Saturn will rise in the east at sunset, be at its highest in the south at midnight and set with the rising sun. The rings are nicely displayed in even a small telescope. The Huygens spacecraft will descend into the atmosphere of Saturn's largest moon, Titan, on Jan 14. After dusk, Saturn is near the moon in the east-northeast on Jan. 23 and 24. This month will be the best time to view Saturn this year.
Jupiter rises in the east around midnight and will easily be the brightest "star" in the evening sky. It will be highest in the south before sunrise. Look an hour before sunrise to find it paired with the moon on Monday and Tuesday. Jupiter is magnificent in a telescope with the light and dark bands on its surface and its four largest moons orbiting about it like a miniature solar system.

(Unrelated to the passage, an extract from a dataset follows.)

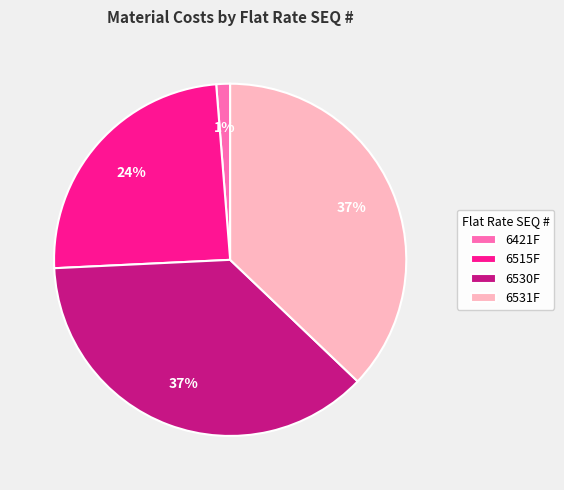

Which category has the smallest portion of the pie?

6421F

Venus and Mercury are very close to each other, low to the southeast horizon before the first light of dawn the first three weeks of the month. The earlier in the month you look, the better. Venus is easily the brighter of the two. They will be closest on the morning of Jan. 13. Binoculars will be useful to see both.
The crescent moon, Mars and the star Antares form a trinagle in the southeast before dawn Friday, with Antares being the brighter.
The first week of January is your best chance to see all five planets that are visible without telescopic or other assistance at one time. Get up a half-hour or so before dawn to see Saturn, Jupiter, Mars, Mercury and Venus all lined up along the ecliptic _ the path the planets take along the sky. All the planets will cover an arc of 145 degrees.
Daryl L. Schrader is an astronomy and mathematics professor at St. Petersburg College and teaches astronomy at the University of South Florida.
The comet Machholz is to the right of the Pleiades on Friday. You may need binoculars to see it as a fuzz ball.
Three planets can be seen above the southeast horizon an hour before sunrise. Venus and Mercury are less than a degree apart.